I wrote earlier in the week about an email from my friend Nigel where he described having a Camino on his doorstep.  At first, even that sort of wore on me.  I guess I was feeling sorry for myself, I didn’t have that beautiful countryside just out my door.

This week, I also finished re-reading Walking, One Step At A Time by Erling Kagge.  It was a gift from my friend Katja and one that I will probably re-read again (is that a thing?).  It’s not a particularly long book and it’s not a difficult read but, it is packed with insight and I didn’t feel as if I’d captured enough from it on the first read.

Towards the end of the book, page 157 in my edition, Kagge writes “The ability to walk, to put one foot in front of the other, invented us.”  In context, he was writing about Homo Sapiens having not invented walking, a far earlier relative did.  But walking inspired us as creatures to do extraordinary things, to explore.

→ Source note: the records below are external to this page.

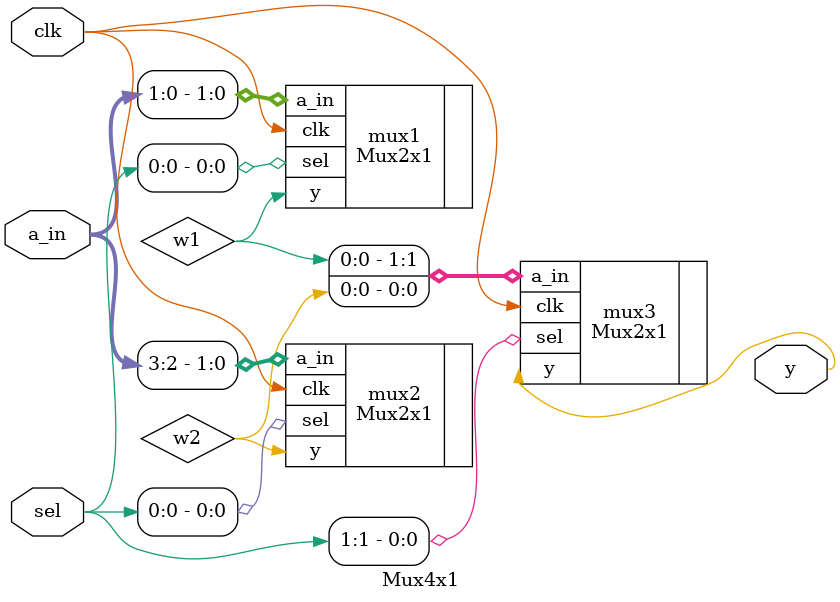
<source format=v>

module Mux4x1(
	input clk,
	input [1:0] sel,
	input [3:0] a_in,
	output y
);

wire w1, w2;

Mux2x1 mux1(.clk(clk), .sel(sel[0]), .a_in(a_in[1:0]), .y(w1));
Mux2x1 mux2(.clk(clk), .sel(sel[0]), .a_in(a_in[3:2]), .y(w2));

Mux2x1 mux3(.clk(clk), .sel(sel[1]), .a_in({w1,w2}), .y(y));

endmodule
</source>
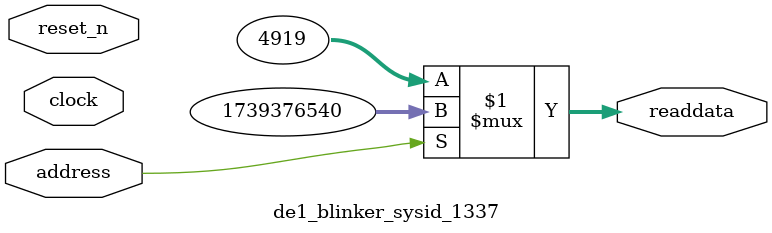
<source format=v>

`timescale 1ns / 1ps
// synthesis translate_on

// turn off superfluous verilog processor warnings 
// altera message_level Level1 
// altera message_off 10034 10035 10036 10037 10230 10240 10030 

module de1_blinker_sysid_1337 (
               // inputs:
                address,
                clock,
                reset_n,

               // outputs:
                readdata
             )
;

  output  [ 31: 0] readdata;
  input            address;
  input            clock;
  input            reset_n;

  wire    [ 31: 0] readdata;
  //control_slave, which is an e_avalon_slave
  assign readdata = address ? 1739376540 : 4919;

endmodule




</source>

Reading that and then thinking about Nigel’s Camino made me think about the many places I’ve never walked in Dallas which is another point in Kagge’s book, walking your city and other cities.

So, this morning, I got up, read the paper and took off to explore my neighborhood and others around it.  Earlier, I wrote about the CHG in his narrowboat discovering a city he’d been to many times and I compared it to walking across Spain and seeing it at eye level and in “real” time, not in a car.

I walked about 5 miles/8km down tree lined streets, through 100-year-old neighborhoods and I greeted everyone that I saw.  Some acknowledged me, others pretended not to hear, one stared at me and a few took the opportunity to expand the meaning of social distancing.  It didn’t bother me a bit as a matter of fact, it inspired me to continue to do it.

Kagge talks about walking and preparing to walk which for those that don’t do it regularly it’s often the most difficult part.  When I first started training to walk the Camino de Santiago, we’d walk what I now consider a short distance and we’d be tired.  As we started, our hearts seemed like they were pounding, we labored to breathe, and we sweat.

The body is a funny thing, if you continue to walk, even on that first walk, the body adapts.  Your heart rate drops, your breathing calms and while you still sweat, especially here in Texas, you sweat far less. We adapt.  Exactly as Kagge describes.

As important, your mind begins to slow down and you begin to hear, see, smell, feel and enjoy your surroundings, at least I do.  I did today on my urban neighborhood hike.  As I walked, my inspiration began to return and by the time I was home, I was planning my exploration of the University Crossing Trail.

In these times it’s easy to get sucked into the vortex of negativity, for me anyway.  So, to paraphrase Hippocrates, if you feel poorly, go for a walk.  If you still do, go for another.

Thanks to my friends for the inspiration and motivation, it came at exactly the right time for me.